2018 Georgia Code
Title 19 - Domestic Relations
Chapter 9 - Child Custody Proceedings
Article 1 - General Provisions
§ 19-9-1. Parenting plans; requirements for plan
(a) Except when a parent seeks emergency relief for family violence pursuant to Code Section 19-13-3 or 19-13-4, in all cases in which the custody of any child is at issue between the parents, each parent shall prepare a parenting plan or the parties may jointly submit a parenting plan. It shall be in the court's discretion as to when a party shall be required to submit a parenting plan to the court. A parenting plan shall be required for permanent custody and modification actions and in the court's discretion may be required for temporary hearings. The final order in any legal action involving the custody of a child, including modification actions, shall incorporate a permanent parenting plan as further set forth in this Code section; provided, however, that unless otherwise ordered by the court, a separate court order exclusively devoted to a parenting plan shall not be required.
(b) (1) Unless otherwise ordered by the court, a parenting plan shall include the following:
(A) A recognition that a close and continuing parent-child relationship and continuity in the child's life will be in the child's best interest;
(B) A recognition that the child's needs will change and grow as the child matures and demonstrate that the parents will make an effort to parent that takes this issue into account so that future modifications to the parenting plan are minimized;
(C) A recognition that a parent with physical custody will make day-to-day decisions and emergency decisions while the child is residing with such parent; and
(D) That both parents will have access to all of the child's records and information, including, but not limited to, education, health, health insurance, extracurricular activities, and religious communications.

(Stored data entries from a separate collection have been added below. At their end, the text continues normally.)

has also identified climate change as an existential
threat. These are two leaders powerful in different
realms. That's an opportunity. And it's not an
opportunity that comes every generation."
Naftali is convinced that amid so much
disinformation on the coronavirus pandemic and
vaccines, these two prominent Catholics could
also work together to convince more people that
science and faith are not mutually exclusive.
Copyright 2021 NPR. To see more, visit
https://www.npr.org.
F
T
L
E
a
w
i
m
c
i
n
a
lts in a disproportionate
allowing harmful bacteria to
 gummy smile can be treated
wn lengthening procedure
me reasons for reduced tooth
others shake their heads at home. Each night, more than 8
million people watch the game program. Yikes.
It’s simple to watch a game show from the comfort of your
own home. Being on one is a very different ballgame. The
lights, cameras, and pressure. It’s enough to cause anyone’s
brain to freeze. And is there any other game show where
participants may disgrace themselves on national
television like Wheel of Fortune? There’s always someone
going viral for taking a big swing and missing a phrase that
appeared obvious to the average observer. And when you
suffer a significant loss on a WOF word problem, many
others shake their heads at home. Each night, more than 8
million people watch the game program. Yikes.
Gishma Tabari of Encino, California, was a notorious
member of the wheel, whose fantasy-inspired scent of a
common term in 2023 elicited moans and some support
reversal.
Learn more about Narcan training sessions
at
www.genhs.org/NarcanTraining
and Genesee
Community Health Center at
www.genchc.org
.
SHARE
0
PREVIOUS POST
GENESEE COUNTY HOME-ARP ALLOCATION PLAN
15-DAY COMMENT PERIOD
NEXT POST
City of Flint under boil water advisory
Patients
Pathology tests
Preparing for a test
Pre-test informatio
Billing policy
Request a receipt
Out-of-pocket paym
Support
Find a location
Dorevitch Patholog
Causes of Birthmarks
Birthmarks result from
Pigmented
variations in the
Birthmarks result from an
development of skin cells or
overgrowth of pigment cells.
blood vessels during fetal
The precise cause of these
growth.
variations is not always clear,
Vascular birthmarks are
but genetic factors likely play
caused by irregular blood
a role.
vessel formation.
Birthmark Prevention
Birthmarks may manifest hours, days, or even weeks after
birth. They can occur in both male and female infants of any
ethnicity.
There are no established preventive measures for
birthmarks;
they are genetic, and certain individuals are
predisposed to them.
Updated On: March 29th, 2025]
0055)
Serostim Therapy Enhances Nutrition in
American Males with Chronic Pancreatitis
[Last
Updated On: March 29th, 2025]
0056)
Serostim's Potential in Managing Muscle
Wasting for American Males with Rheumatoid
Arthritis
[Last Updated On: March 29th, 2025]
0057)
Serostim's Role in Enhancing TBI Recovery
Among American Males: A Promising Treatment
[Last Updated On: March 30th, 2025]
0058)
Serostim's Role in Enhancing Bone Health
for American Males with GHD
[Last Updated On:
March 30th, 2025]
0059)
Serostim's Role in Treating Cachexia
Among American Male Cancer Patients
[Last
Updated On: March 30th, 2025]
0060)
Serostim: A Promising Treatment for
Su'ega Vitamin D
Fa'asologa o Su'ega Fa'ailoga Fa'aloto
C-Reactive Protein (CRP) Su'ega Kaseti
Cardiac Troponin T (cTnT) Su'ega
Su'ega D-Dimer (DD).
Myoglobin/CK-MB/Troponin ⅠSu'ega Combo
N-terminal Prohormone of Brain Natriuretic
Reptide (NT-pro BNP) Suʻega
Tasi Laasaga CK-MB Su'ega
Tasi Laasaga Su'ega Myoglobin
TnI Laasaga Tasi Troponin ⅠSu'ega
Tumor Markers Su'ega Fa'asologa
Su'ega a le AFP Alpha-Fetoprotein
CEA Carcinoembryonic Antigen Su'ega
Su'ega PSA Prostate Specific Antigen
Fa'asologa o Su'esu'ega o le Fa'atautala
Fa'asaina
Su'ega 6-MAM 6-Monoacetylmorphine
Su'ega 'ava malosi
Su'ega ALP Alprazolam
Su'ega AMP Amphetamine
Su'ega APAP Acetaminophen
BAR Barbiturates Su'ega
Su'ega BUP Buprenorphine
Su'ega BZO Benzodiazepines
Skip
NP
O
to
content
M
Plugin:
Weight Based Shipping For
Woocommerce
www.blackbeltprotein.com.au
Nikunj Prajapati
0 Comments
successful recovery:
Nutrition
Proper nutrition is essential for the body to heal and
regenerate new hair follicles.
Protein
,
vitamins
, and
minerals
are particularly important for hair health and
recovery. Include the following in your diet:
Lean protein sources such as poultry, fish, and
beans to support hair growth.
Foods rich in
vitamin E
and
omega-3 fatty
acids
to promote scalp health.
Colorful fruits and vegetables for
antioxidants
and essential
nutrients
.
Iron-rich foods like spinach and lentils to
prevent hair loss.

(2) Unless otherwise ordered by the court, or agreed upon by the parties, a parenting plan shall include, but not be limited to:
(A) Where and when a child will be in each parent's physical care, designating where the child will spend each day of the year;
(B) How holidays, birthdays, vacations, school breaks, and other special occasions will be spent with each parent including the time of day that each event will begin and end;
(C) Transportation arrangements including how the child will be exchanged between the parents, the location of the exchange, how the transportation costs will be paid, and any other matter relating to the child spending time with each parent;
(D) Whether supervision will be needed for any parenting time and, if so, the particulars of the supervision;
(E) An allocation of decision-making authority to one or both of the parents with regard to the child's education, health, extracurricular activities, and religious upbringing, and if the parents agree the matters should be jointly decided, how to resolve a situation in which the parents disagree on resolution;
(F) What, if any, limitations will exist while one parent has physical custody of the child in terms of the other parent contacting the child and the other parent's right to access education, health, extracurricular activity, and religious information regarding the child; and
(G) If a military parent is a party in the case:
(i) How to manage the child's transition into temporary physical custody to a nondeploying parent if a military parent is deployed;
(ii) The manner in which the child will maintain continuing contact with a deployed parent;
(iii) How a deployed parent's parenting time may be delegated to his or her extended family;
(iv) How the parenting plan will be resumed once the deployed parent returns from deployment; and
(v) How divisions (i) through (iv) of this subparagraph serve the best interest of the child.
(c) If the parties cannot reach agreement on a permanent parenting plan, each party shall file and serve a proposed parenting plan on or before the date set by the court. Failure to comply with filing a parenting plan may result in the court adopting the plan of the opposing party if the judge finds such plan to be in the best interests of the child.